Stored data

-- Opening Marker --

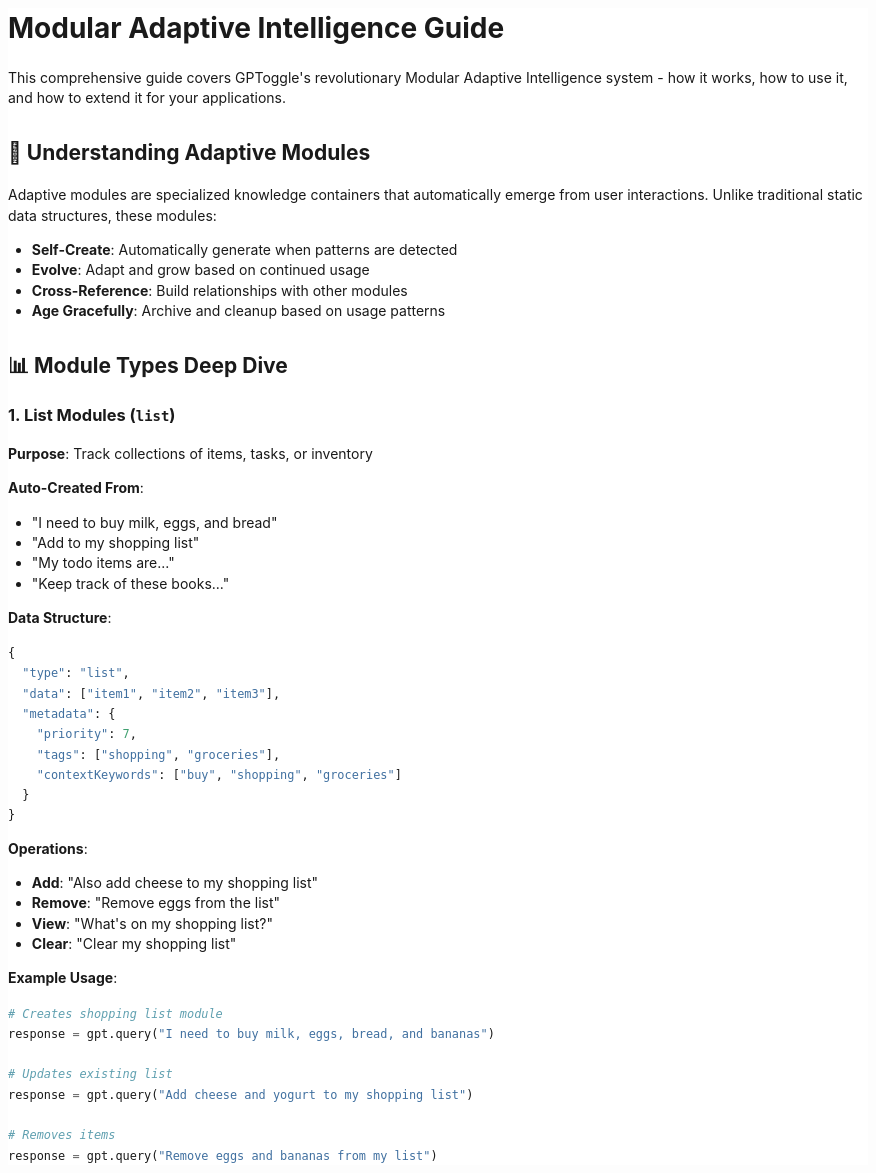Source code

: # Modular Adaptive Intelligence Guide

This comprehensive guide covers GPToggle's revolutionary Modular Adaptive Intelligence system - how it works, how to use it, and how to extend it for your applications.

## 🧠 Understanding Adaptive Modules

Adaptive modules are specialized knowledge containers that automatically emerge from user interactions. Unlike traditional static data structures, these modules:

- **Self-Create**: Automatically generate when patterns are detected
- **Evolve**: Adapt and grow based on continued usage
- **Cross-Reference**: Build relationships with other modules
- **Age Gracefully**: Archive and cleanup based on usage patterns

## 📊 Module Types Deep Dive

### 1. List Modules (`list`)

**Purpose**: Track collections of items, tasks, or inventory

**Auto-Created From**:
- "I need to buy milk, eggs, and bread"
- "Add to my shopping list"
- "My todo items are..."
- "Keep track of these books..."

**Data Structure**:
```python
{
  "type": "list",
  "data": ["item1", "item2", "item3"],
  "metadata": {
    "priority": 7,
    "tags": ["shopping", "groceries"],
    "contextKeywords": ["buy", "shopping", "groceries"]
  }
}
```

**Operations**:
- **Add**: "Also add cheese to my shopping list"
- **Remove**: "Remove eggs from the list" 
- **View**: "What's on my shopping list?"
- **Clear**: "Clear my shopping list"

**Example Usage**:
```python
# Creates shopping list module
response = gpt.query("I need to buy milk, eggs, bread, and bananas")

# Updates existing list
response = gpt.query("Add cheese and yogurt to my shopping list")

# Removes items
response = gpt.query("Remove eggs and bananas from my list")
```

-- Closing Marker --
-- Opening Marker --

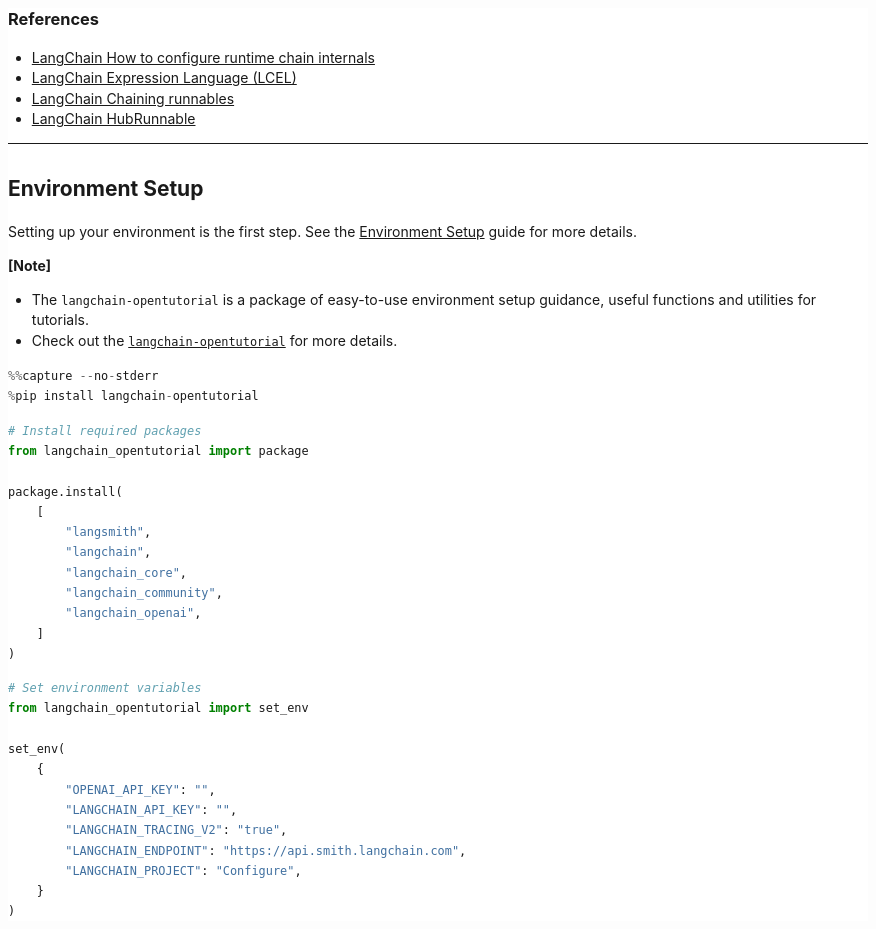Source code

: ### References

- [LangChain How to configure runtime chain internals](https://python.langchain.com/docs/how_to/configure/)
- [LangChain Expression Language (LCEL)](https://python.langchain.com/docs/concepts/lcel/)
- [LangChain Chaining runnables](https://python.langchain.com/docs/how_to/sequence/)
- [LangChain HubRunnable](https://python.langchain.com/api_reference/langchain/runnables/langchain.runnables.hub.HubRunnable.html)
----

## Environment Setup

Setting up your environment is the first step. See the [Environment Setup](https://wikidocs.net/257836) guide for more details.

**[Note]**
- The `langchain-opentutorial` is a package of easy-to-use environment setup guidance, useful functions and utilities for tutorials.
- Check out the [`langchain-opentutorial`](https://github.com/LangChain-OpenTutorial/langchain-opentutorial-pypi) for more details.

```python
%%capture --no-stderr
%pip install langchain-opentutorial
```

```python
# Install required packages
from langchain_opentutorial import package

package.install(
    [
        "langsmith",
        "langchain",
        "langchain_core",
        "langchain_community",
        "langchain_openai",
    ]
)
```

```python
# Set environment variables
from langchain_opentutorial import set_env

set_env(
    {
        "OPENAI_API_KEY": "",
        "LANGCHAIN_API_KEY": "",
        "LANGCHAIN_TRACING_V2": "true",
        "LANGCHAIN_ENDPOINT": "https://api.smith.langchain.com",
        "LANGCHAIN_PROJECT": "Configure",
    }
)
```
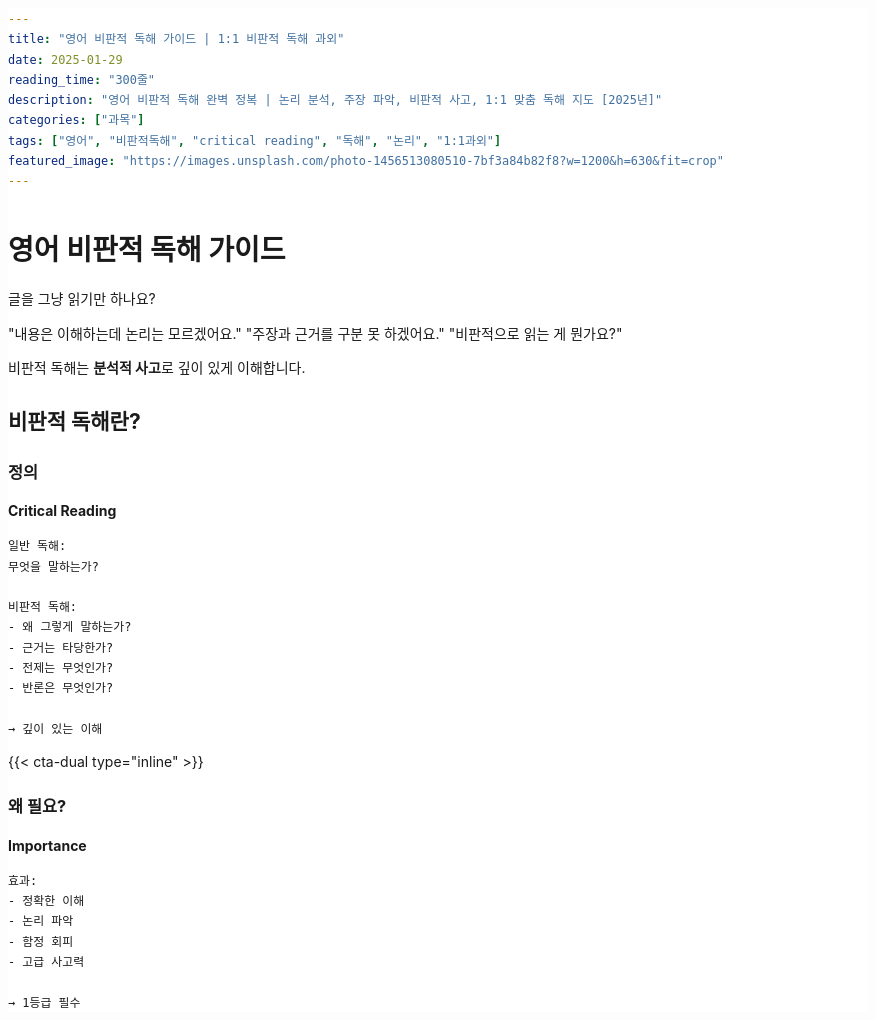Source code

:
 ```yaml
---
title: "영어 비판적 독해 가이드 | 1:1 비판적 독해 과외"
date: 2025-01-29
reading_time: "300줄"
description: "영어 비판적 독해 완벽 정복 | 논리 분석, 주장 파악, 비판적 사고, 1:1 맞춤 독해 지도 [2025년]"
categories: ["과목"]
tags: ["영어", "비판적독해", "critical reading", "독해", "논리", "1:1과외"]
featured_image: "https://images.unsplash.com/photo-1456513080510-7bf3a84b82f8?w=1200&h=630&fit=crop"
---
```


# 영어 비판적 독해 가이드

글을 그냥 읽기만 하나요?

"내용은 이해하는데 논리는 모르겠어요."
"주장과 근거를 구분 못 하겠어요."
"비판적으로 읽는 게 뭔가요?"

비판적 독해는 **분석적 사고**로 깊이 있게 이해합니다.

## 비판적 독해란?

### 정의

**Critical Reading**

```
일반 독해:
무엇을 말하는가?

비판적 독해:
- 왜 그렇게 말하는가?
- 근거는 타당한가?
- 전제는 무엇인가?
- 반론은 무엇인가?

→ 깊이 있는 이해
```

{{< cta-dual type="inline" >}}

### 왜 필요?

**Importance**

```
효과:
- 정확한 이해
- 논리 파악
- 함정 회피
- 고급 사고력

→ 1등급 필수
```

-- Closing Marker --

▶ _PROBLEM TO WORK ON_: Which of the lines above include the word "bread"? Copy each of them.

▶ _YOUR SOLUTION_:
- "I need to buy milk, eggs, and bread"
response = gpt.query("I need to buy milk, eggs, bread, and bananas")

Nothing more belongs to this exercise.